The president of Cuba, Miguel Díaz-Canel, assured this Thursday that he will not resign from his position during an interview with the NBC television network.
“Resigning is not part of our vocabulary,” responded the Cuban leader when the journalist from NBC He questioned whether he had considered resigning to “save his country.”
“In Cuba, those who occupy leadership positions are not elected by the US government nor do they have a mandate from said government,” added Diaz-Canel, during the interview, the first he has given to a US network.
“We have a free and sovereign State (…) we enjoy self-determination and independence, and we are not subject to the designs of the United States,” he concluded his response.
Díaz-Canel’s pronouncement occurs in the middle of a increased pressure from the Donald Trump Administration on his country in search of a regime change.
Trump has referred to Cuba as “a failed nation” and since the capture of Nicolás Maduro in Caracas he blocked oil shipments that Venezuela destined for the island.
The Cuban president seemed upset when the interviewer asked him if he was considering resigning and replied if he could ask Trump the same question or if the questioning was an order from the State Department.
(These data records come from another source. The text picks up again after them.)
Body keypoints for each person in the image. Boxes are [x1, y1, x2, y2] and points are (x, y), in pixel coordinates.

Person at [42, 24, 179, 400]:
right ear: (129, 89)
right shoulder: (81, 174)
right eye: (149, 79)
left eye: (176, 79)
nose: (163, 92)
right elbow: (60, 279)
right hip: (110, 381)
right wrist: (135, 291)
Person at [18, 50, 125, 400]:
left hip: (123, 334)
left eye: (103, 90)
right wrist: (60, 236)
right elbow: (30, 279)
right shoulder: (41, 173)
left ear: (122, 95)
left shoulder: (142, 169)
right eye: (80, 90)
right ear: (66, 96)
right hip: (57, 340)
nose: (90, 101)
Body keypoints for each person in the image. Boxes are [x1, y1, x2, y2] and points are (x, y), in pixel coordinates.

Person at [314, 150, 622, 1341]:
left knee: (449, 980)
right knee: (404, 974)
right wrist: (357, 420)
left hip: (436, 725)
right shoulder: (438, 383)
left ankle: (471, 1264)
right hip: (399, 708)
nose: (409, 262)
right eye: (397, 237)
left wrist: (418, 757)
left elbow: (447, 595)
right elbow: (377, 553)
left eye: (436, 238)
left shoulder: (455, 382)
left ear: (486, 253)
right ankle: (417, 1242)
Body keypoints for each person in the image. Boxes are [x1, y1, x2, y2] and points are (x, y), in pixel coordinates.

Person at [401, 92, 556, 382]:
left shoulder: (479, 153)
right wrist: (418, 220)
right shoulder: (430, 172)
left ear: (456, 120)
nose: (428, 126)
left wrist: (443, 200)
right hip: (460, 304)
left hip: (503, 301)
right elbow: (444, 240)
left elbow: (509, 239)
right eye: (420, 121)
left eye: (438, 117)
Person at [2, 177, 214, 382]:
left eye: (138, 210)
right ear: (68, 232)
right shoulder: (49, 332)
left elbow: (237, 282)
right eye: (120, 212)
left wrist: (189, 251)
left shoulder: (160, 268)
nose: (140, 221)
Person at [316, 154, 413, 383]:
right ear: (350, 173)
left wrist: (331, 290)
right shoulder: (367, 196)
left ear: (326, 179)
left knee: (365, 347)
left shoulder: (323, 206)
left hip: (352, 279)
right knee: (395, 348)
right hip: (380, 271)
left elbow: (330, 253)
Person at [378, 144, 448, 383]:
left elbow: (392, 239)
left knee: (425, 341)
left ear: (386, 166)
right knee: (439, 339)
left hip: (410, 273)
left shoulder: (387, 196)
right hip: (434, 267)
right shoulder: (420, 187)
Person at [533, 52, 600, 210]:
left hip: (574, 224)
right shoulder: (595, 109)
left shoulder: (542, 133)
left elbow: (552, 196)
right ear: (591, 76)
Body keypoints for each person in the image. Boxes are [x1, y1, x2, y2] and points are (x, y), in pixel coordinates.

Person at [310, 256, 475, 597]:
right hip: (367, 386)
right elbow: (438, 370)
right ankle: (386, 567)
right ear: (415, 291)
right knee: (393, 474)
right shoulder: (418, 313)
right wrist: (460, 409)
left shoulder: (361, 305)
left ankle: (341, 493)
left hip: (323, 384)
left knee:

“We can negotiate but on the table without pressure or attempts at US intervention,” Díaz-Canel added.
Last month, The Secretary of State, Marco Rubio, assured that Cuba’s economic system is weakened and suggested the possibility of a change of Government.
This Thursday, Russian Deputy Foreign Minister Sergei Ryabkov visited Havana to announce a second shipment of oil from Moscow to the island in search of breaking the siege imposed by the Trump Administration.